1 tsp chives, finely chopped

½ tsp smoked salt, or kosher salt

¼ tsp cracked black pepper

  1. Roast garlic to make a paste; with the heel of your hand, press down on the top of a head of garlic to break the individual cloves apart. Place cloves, with skins on, in a shallow baking dish, toss with olive oil, salt and pepper.  Cover with foil and bake at 375 degrees for 45 minutes or until golden and soft.  Let cool slightly before squeezing the softened garlic out of the skins into a bowl.  Mash with a fork and set aside to cool.
  2. Mix ingredients in a small mixing bowl with a fork until evenly incorporated into the butter.
  3. Store in refrigerator or freezer.

chicken roasted garlic lemon butter

Porcini Mushrooms with Sherry

Good with pork, steak and vegetables

1 stick unsalted butter, room temperature

½ cup dry Sherry (do NOT use “cooking sherry”)

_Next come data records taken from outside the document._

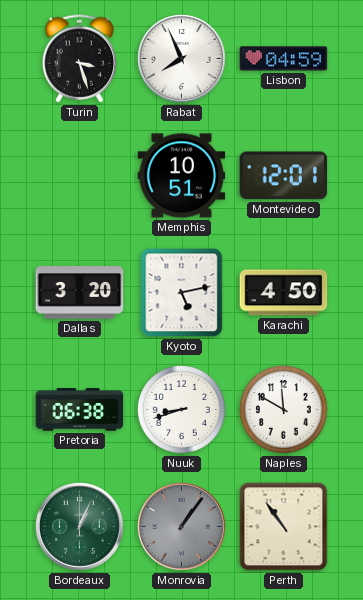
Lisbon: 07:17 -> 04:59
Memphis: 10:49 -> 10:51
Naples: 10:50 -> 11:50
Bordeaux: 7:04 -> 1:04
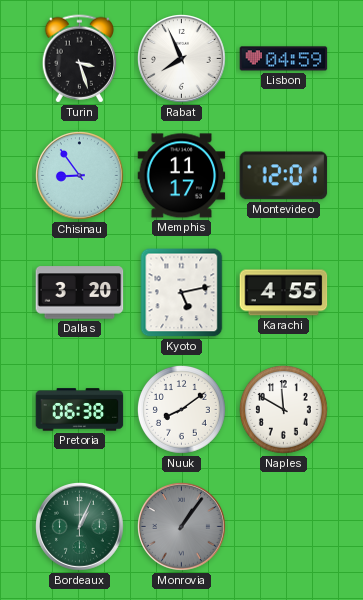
Chisinau: none -> 8:54
Memphis: 10:51 -> 11:17
Karachi: 4:50 -> 4:55
Nuuk: 8:42 -> 8:09
Perth: 10:54 -> none
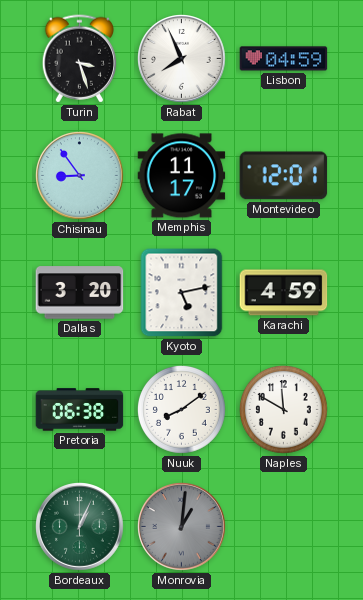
Karachi: 4:55 -> 4:59
Monrovia: 1:06 -> 1:01
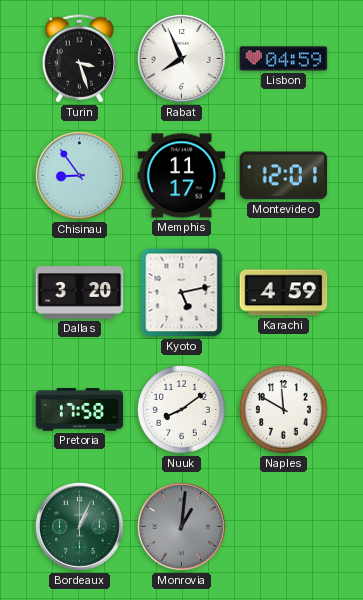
Pretoria: 06:38 -> 17:58
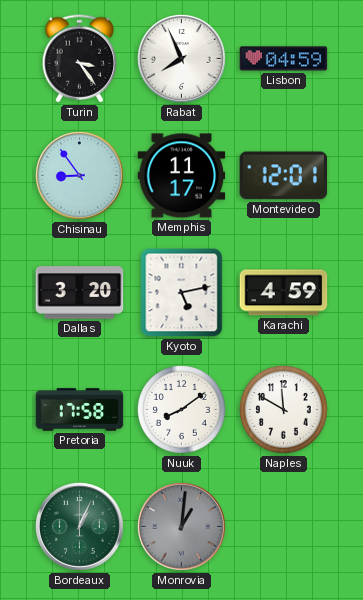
Turin: 3:27 -> 3:24
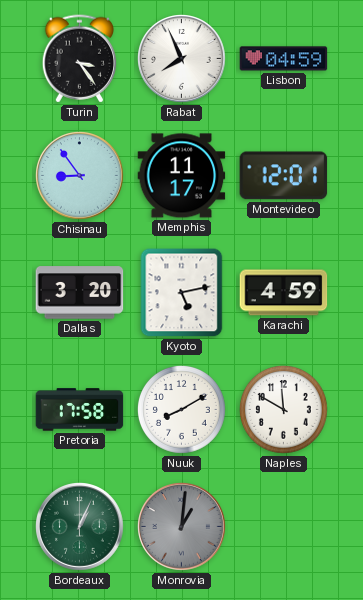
Nuuk: 8:09 -> 8:10
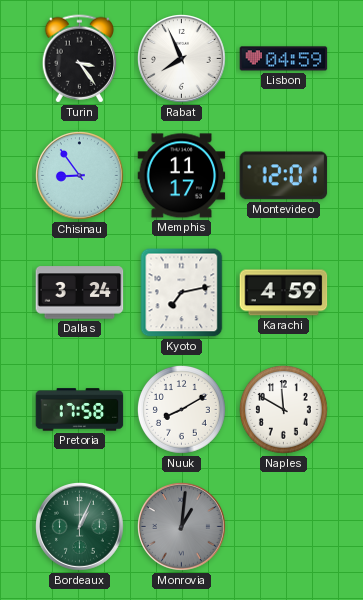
Dallas: 3:20 -> 3:24
Kyoto: 5:13 -> 7:13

½ ounce dried porcini mushrooms

1 tsp fresh thyme leaves

½ tsp kosher salt

¼ tsp cracked black pepper

  1. Soak dried porcini mushrooms in Sherry for an hour to soften.
  2. Drain reconstituted porcinis, reserving liquid for another use (like risotto!)
  3. Finely chop porcinis
  4. Mix ingredients in a small mixing bowl with a fork until evenly incorporated into the butter.
  5. Store in the refrigerator or freezer.

Red Wine Shallot

Good with steak, pork and vegetables

1 stick unsalted butter, room temperature

3 TBSP shallot, finely diced

¼ cup red wine

1 TBSP chives, finely chopped

½ tsp salt

¼ cracked black pepper

  1. In a small saucepan, combine the shallots and wine over medium-low heat.
  2. Cook for 8 – 10 minutes until all the liquid has evaporated.
  3. Remove shallots from the heat, set aside to cool.
  4. Mix ingredients in a small mixing bowl with a fork until evenly incorporated into the butter.
  5. Store in the refrigerator or freezer.

Cranberry Orange

Good with all poultry, pork and fall vegetables.  Think Thanksgiving!

1 stick unsalted butter, room temperature

2 TBSP dried cranberries, finely chopped

2 TBSP Grand Marnier, or other orange-flavored liqueur

¼ water

Zest of one orange

1 tsp pure maple syrup

½ tsp kosher salt

¼ tsp cracked black pepper

  1. In a small saucepan, combine the cranberries, Grand Marnier, zest and water over medium-low heat.
  2. Cook for 6 – 8 minutes until all the liquid has evaporated.
  3. Remove cranberry mixture from the heat, set aside to cool.
  4. Mix ingredients in a small mixing bowl with a fork until evenly incorporated into the butter.
  5. Store in the refrigerator or freezer.